Performance Gains: SS-Text-U consistently outperformed all baselines. Compared to the best training-free solver (SS-Text+), it achieved average accuracy gains of:
- 10.9% at 1-shot
- 7.1% at 2-shot
- 2.7% at 4-shot
- 1.3% at 8-shot
Annotation Efficiency: The method allows for a reduction in labeling effort by 50%–75%. For instance, SS-Text-U with 1-shot data performs comparably to SS-Text+ with 4-shot data.
Data Efficiency: Significant improvements were observed even with a small pool of unlabeled data (e.g., $M = C \times 8$ samples).
Convergence & Stability: The block-coordinate solver converges rapidly (typically within 3 iterations for $W$ and 10 for Sinkhorn iterations).
Ablation Studies:
- Removing the label distribution constraint (setting Sinkhorn iterations to 0) significantly degraded performance, proving the importance of structural constraints on pseudo-labels.
- Adaptive weighting of regularization terms ( $\lambda$ ) was shown to be superior to fixed values.

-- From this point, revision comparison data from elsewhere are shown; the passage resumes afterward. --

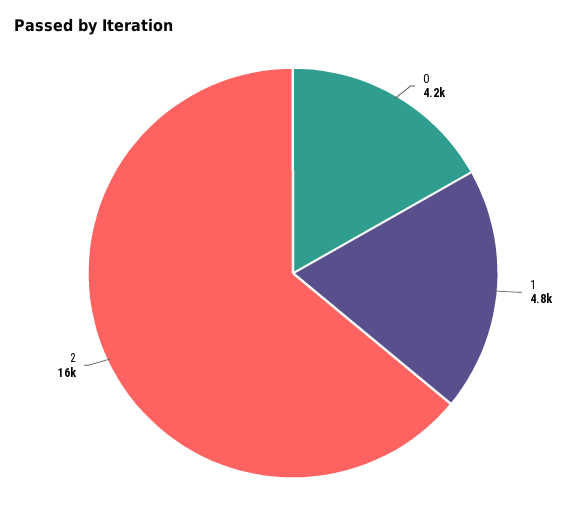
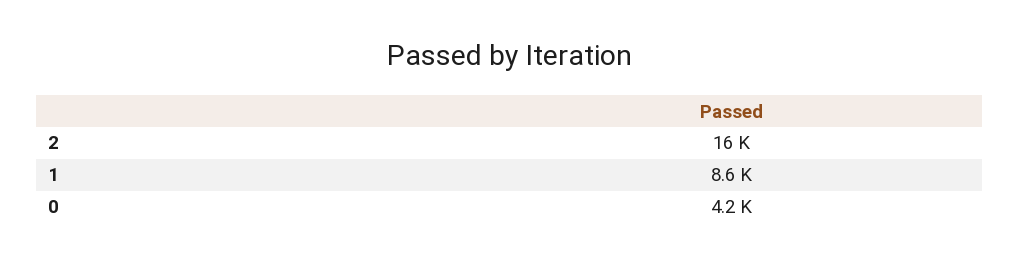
  {
    "0": 4200,
-   "1": 4800,
+   "1": 8600,
    "2": 16000
  }

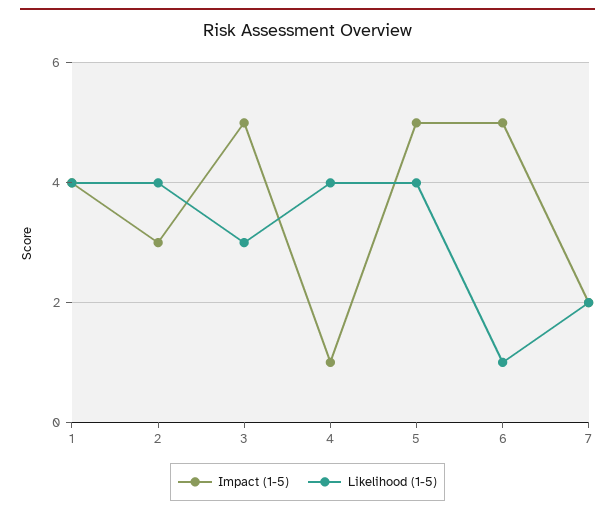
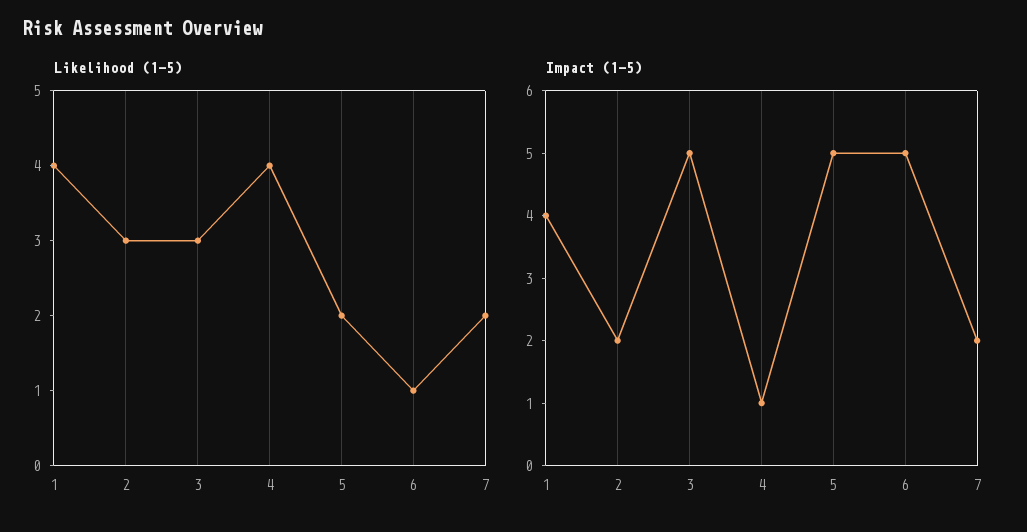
  {
    "Impact (1-5)": {
      "1": 4,
-     "2": 3,
+     "2": 2,
      "3": 5,
      "4": 1,
      "5": 5,
      "6": 5,
      "7": 2
    },
    "Likelihood (1-5)": {
      "1": 4,
-     "2": 4,
+     "2": 3,
      "3": 3,
      "4": 4,
-     "5": 4,
+     "5": 2,
      "6": 1,
      "7": 2
    }
  }

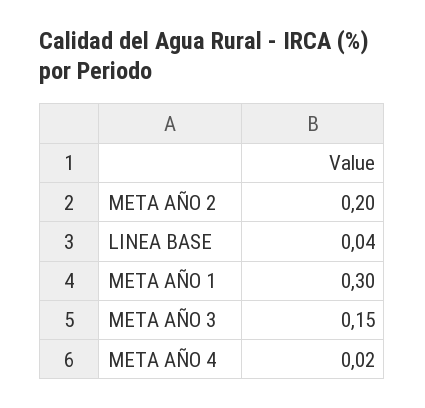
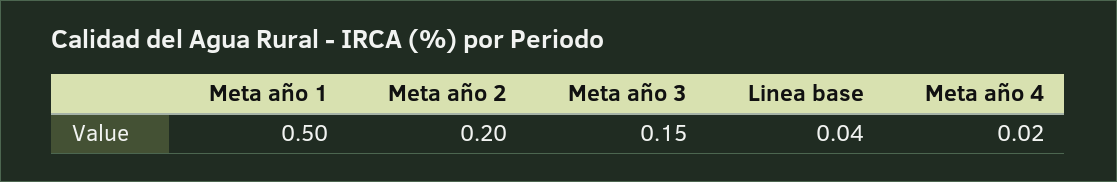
  {
    "META AÑO 2": 0.2,
    "LINEA BASE": 0.04,
-   "META AÑO 1": 0.3,
+   "META AÑO 1": 0.5,
    "META AÑO 3": 0.15,
    "META AÑO 4": 0.02
  }

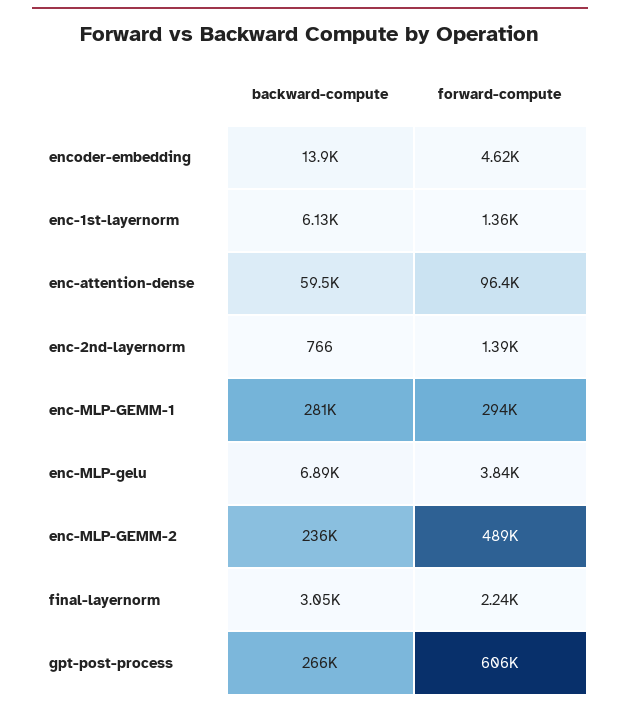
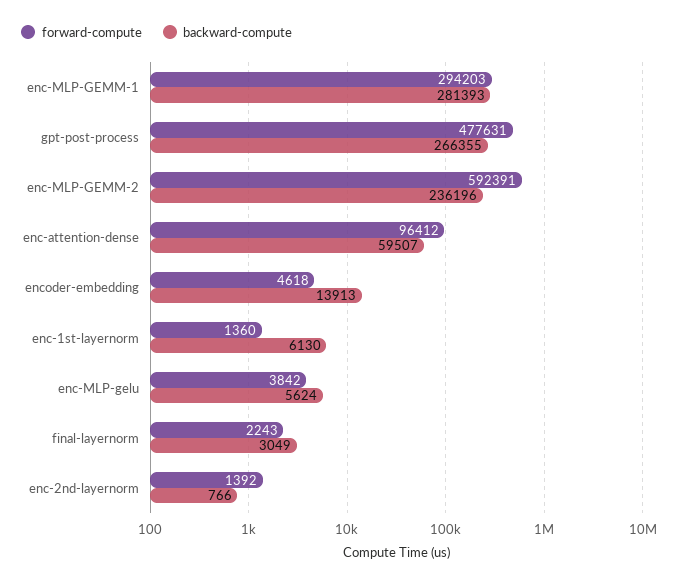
  {
    "backward-compute": {
      "encoder-embedding": 13913,
      "enc-1st-layernorm": 6130,
      "enc-attention-dense": 59507,
      "enc-2nd-layernorm": 766,
      "enc-MLP-GEMM-1": 281393,
-     "enc-MLP-gelu": 6890,
+     "enc-MLP-gelu": 5624,
      "enc-MLP-GEMM-2": 236196,
      "final-layernorm": 3049,
      "gpt-post-process": 266355
    },
    "forward-compute": {
      "encoder-embedding": 4618,
      "enc-1st-layernorm": 1360,
      "enc-attention-dense": 96412,
      "enc-2nd-layernorm": 1392,
      "enc-MLP-GEMM-1": 294203,
      "enc-MLP-gelu": 3842,
-     "enc-MLP-GEMM-2": 489000,
+     "enc-MLP-GEMM-2": 592391,
      "final-layernorm": 2243,
-     "gpt-post-process": 606000
+     "gpt-post-process": 477631
    }
  }

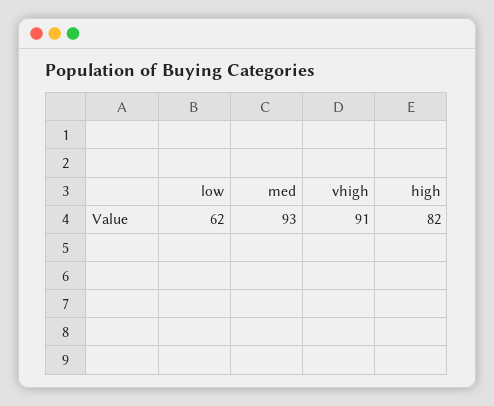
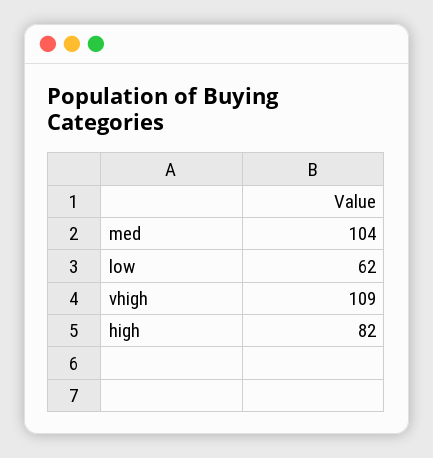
  {
    "low": 62,
-   "med": 93,
+   "med": 104,
-   "vhigh": 91,
+   "vhigh": 109,
    "high": 82
  }

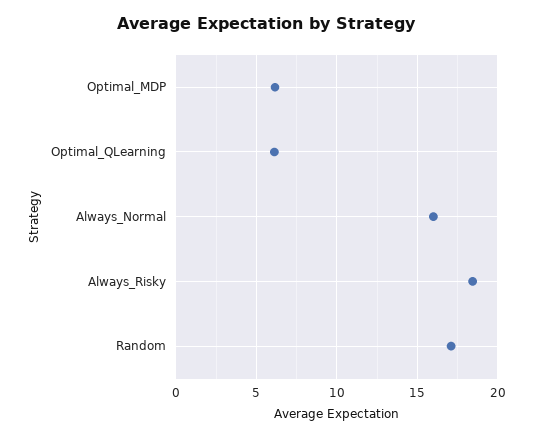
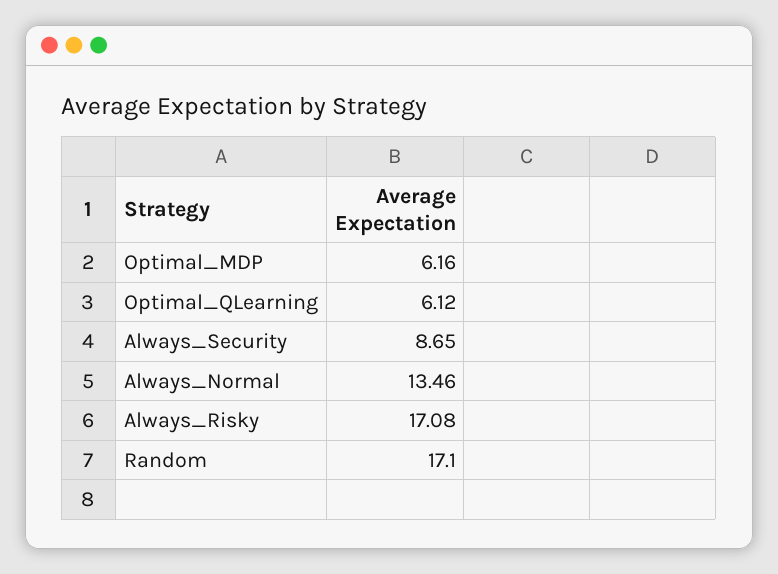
  {
    "Optimal_MDP": 6.16,
    "Optimal_QLearning": 6.12,
-   "Always_Normal": 16,
+   "Always_Normal": 13.46,
-   "Always_Risky": 18.5,
+   "Always_Risky": 17.08,
-   "Random": 17.1
+   "Random": 17.1,
+   "Always_Security": 8.65
  }

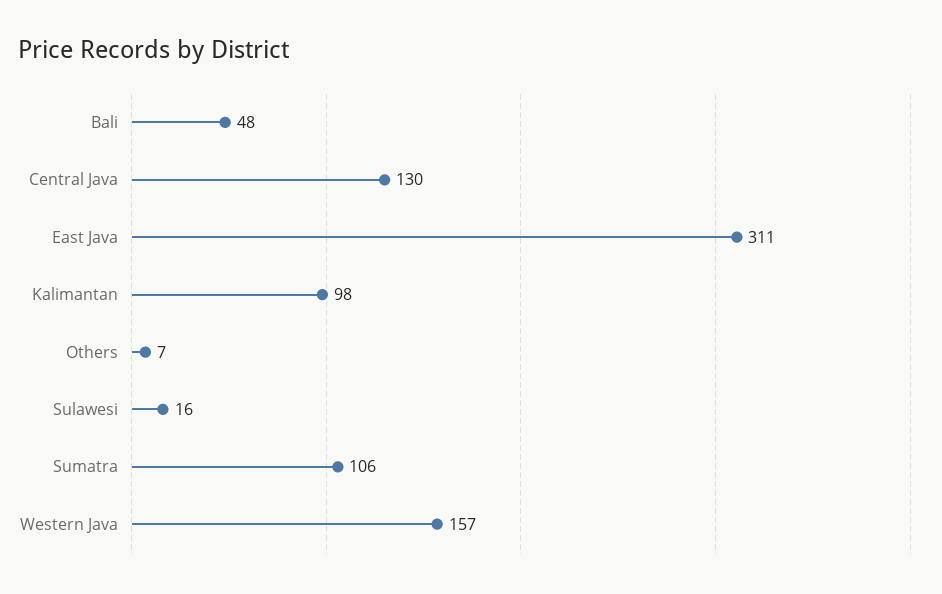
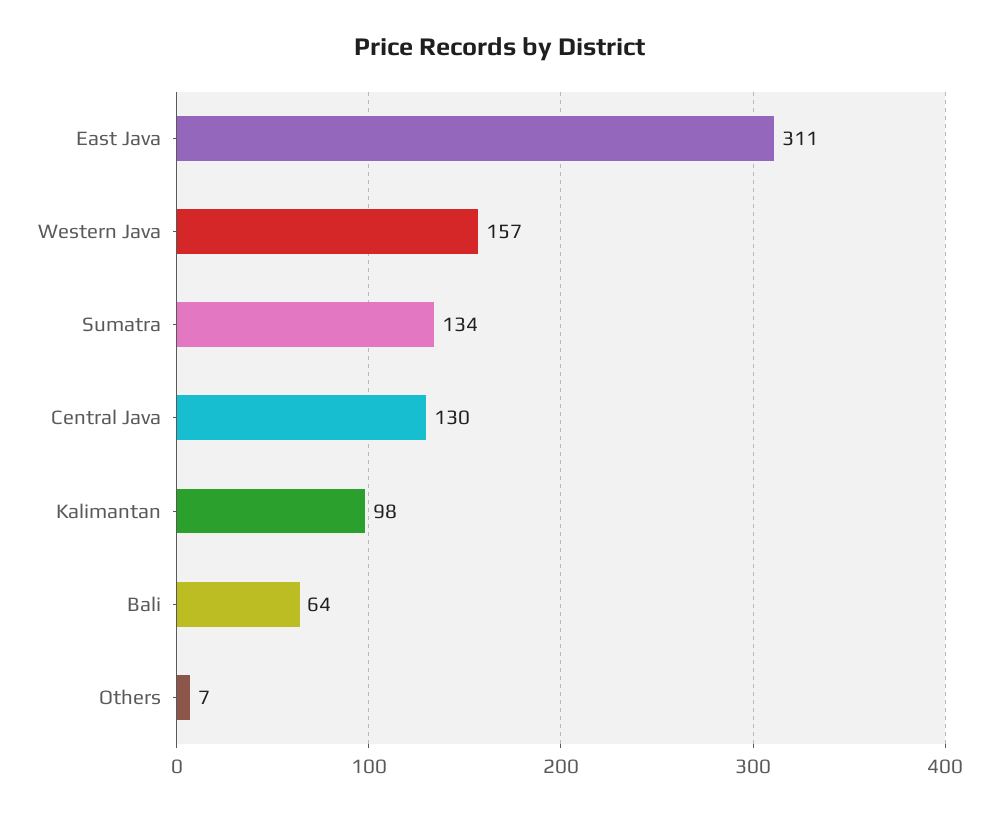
  {
-   "Bali": 48,
+   "Bali": 64,
    "Central Java": 130,
    "East Java": 311,
    "Kalimantan": 98,
    "Others": 7,
-   "Sulawesi": 16,
-   "Sumatra": 106,
+   "Sumatra": 134,
    "Western Java": 157
  }

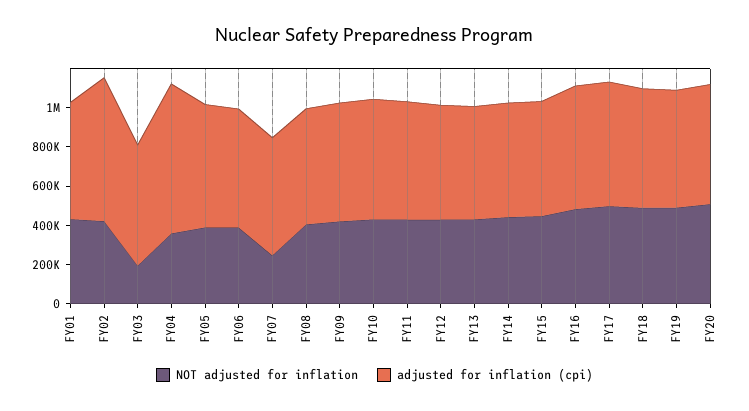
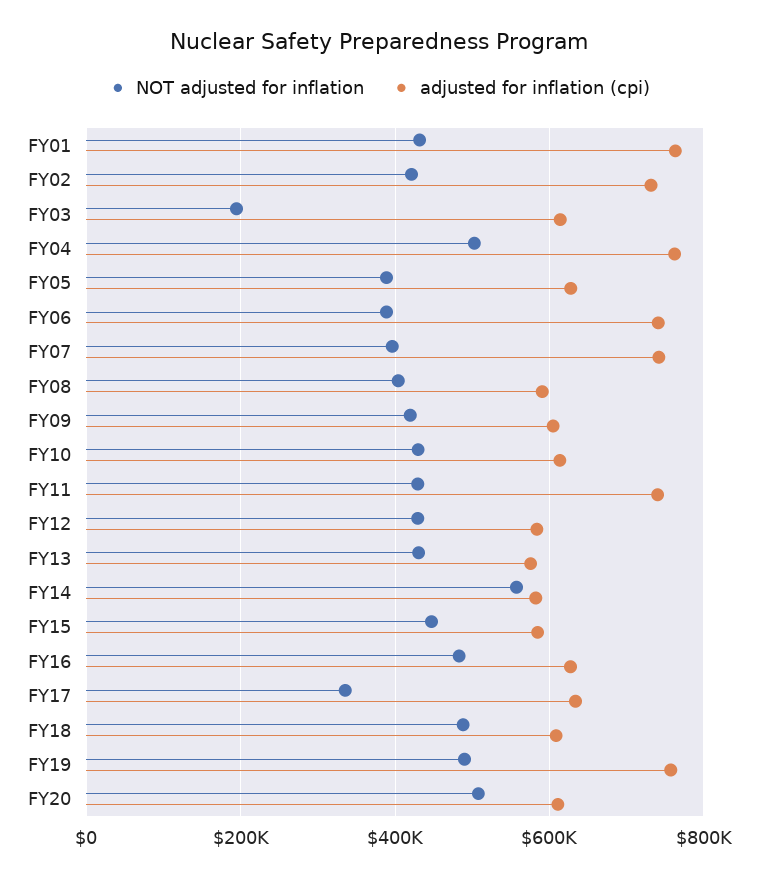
  {
    "NOT adjusted for inflation": {
      "FY01": 440000,
      "FY02": 420000,
      "FY03": 200000,
-     "FY04": 350000,
+     "FY04": 500000,
      "FY05": 380000,
      "FY06": 380000,
-     "FY07": 250000,
+     "FY07": 400000,
      "FY08": 400000,
      "FY09": 420000,
      "FY10": 420000,
      "FY11": 420000,
      "FY12": 420000,
      "FY13": 440000,
-     "FY14": 450000,
+     "FY14": 560000,
      "FY15": 440000,
      "FY16": 480000,
-     "FY17": 500000,
+     "FY17": 340000,
      "FY18": 480000,
      "FY19": 480000,
      "FY20": 500000
    },
    "adjusted for inflation (cpi)": {
-     "FY01": 600000,
+     "FY01": 760000,
      "FY02": 740000,
      "FY03": 620000,
      "FY04": 760000,
      "FY05": 620000,
-     "FY06": 600000,
+     "FY06": 740000,
-     "FY07": 600000,
+     "FY07": 740000,
      "FY08": 600000,
      "FY09": 600000,
      "FY10": 620000,
-     "FY11": 600000,
+     "FY11": 740000,
      "FY12": 580000,
      "FY13": 580000,
      "FY14": 580000,
      "FY15": 580000,
      "FY16": 620000,
      "FY17": 640000,
      "FY18": 600000,
-     "FY19": 600000,
+     "FY19": 760000,
      "FY20": 620000
    }
  }

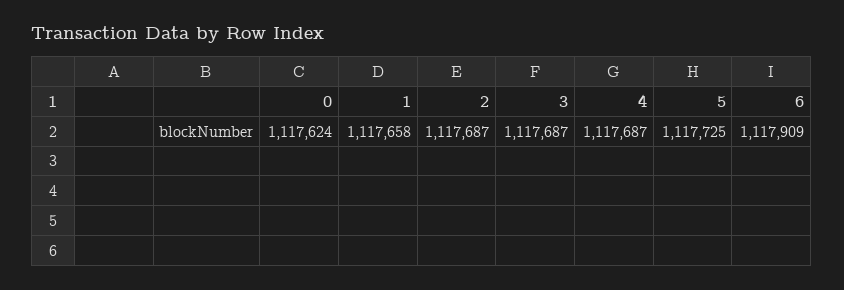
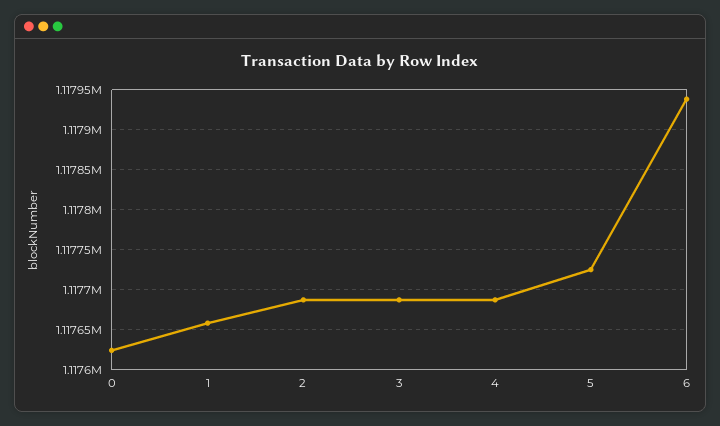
  {
    "0": 1117624,
    "1": 1117658,
    "2": 1117687,
    "3": 1117687,
    "4": 1117687,
    "5": 1117725,
-   "6": 1117909
+   "6": 1117940
  }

5. Significance and Impact

Practical Utility: The method directly addresses the bottleneck of expert annotation in medical imaging. By effectively utilizing unlabeled data, it makes deploying VLMs in low-resource clinical settings more feasible.
Robustness to Imbalance: The approach specifically targets the failure modes of current few-shot methods in imbalanced medical datasets, providing a more robust solution for rare disease detection.
Computational Efficiency: Unlike many semi-supervised approaches that require heavy training or complex architectures, SS-Text-U is lightweight, fast, and suitable for deployment on standard hardware.
Future Directions: The paper suggests that while the current method relies on feature embeddings, future work could integrate multi-view augmentations or confidence filtering to further enhance performance in difficult tasks where embedding clusters overlap significantly.

In summary, SS-Text-U represents a significant step forward in making Vision-Language Models more adaptable and cost-effective for medical imaging by bridging the gap between few-shot learning and semi-supervised learning through efficient, text-informed optimization.